§ **What you will do**
Give back all of the data exactly as it appears here.

§ **Record excerpts**
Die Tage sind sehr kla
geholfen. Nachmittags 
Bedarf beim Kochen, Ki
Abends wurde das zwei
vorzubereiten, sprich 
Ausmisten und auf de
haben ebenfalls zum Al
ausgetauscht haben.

§ **Final answer**
Die Tage sind sehr kla
geholfen. Nachmittags 
Bedarf beim Kochen, Ki
Abends wurde das zwei
vorzubereiten, sprich 
Ausmisten und auf de
haben ebenfalls zum Al
ausgetauscht haben.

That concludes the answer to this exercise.